Douglas Adams foi para a África do Sul o que H. G. Wells foi para o Império Britânico. A Assembleia Geral da ONU denunciou o apartheid por violar o direito internacional em 1973. Três anos depois, a polícia abriu fogo contra milhares de estudantes negros durante um protesto em Soweto, uma atrocidade relatada em detalhes pela BBC.
Adams escreveu o Guia do Mochileiro para a BBC em 1977. Nele, ele ataca particularmente os super-ricos, com seus foguetes de propriedade privada, que fundam colônias em outros planetas. “E para todos os mercadores mais ricos e prósperos, a vida se tornou um tanto monótona e mesquinha e eles começaram a imaginar que, consequentemente, os mundos em que haviam se estabelecido eram os culpados; nenhum deles era plenamente satisfatório”, diz o narrador. “Ou o tempo não era adequado o suficiente no final da tarde, ou o dia durava meia hora a mais, ou o mar tinha uma tonalidade rosa errada. E assim foram criadas as condições para uma nova e assombrosa indústria especializada: a construção personalizada de planetas de luxo”.
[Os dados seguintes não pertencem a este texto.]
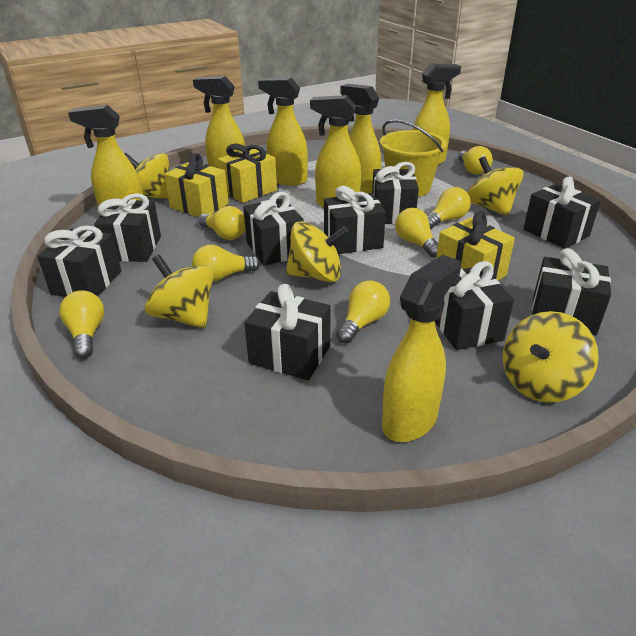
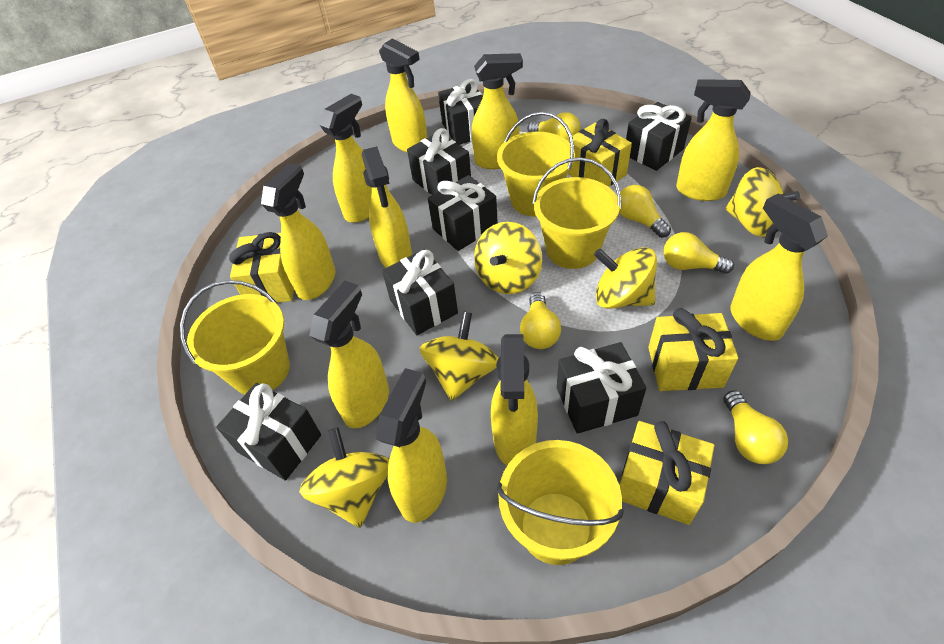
black gift: 9 -> 7
yellow bucket: 1 -> 4
yellow gift: 3 -> 4
yellow light bulb: 7 -> 5
yellow spray bottle: 7 -> 10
Isso parece ser o que os senhores Bezos e Musk pretendem com seus planos para a Lua e Marte, e eles anexariam os planetas se pudessem. E Douglas Adams? Ele escreveu o Guia do Mochileiro em uma máquina de escrever manual da Hermes. Ele havia decorado aquela máquina de escrever com um adesivo. Dizia: “FIM DO APARTHEID”.
Como esses homens poderam entender tão mal esses livros? Uma pista está na ficção científica que eles parecem ignorar em grande parte: a nova onda, o afrofuturismo, a ficção científica feminista e pós-colonial, o trabalho de escritores como Margaret Atwood, Vandana Singh, Octavia Butler e Ted Chiang.
Ursula K. LeGuin certa vez escreveu um ensaio, uma resposta a um ensaio de Virginia Woolf, sobre como o sujeito de todos os romances é o ser humano ordinário, humilde e imperfeito. Woolf a chamava de “a senhora Brown”. LeGuin pensava que a ficção científica de meados do século (como a de Isaac Asimov e Robert Heinlein, outros dois outros escritores muito admirados por Musk e Bezos) havia se esquecido da senhora Brown. Ela estava preocupada que esta versão de ficção científica parecia estar “presa para sempre dentro de nossas grandes e reluzentes naves espaciais, lançando-se a toda velocidade pela galáxia”, naves que ela descreveu como “capazes de conter capitães heroicos em uniformes preto e prata” e “capazes de explodir em pedaços outras naves hostis com seus canhões de raios apocalípticos e holocaústicos, e de levar dezenas de colonos da Terra para mundos desconhecidos” e, finalmente, “naves capazes de qualquer coisa, absolutamente qualquer coisa, exceto uma: levar a senhora Brown como passageira”.
O futuro imaginado pelo muskismo e pelo metaverso (os mundos reais e virtuais que os tecnobilionários constroem) também não pode ter a senhora Brown em suas fileiras. Ao interpretar mal a história e a ficção, nem sequer consegue imaginá-la. Acho que alguém deveria fazer um decalque. Eu poderia dizer: “SAIA DO METAVERSO”.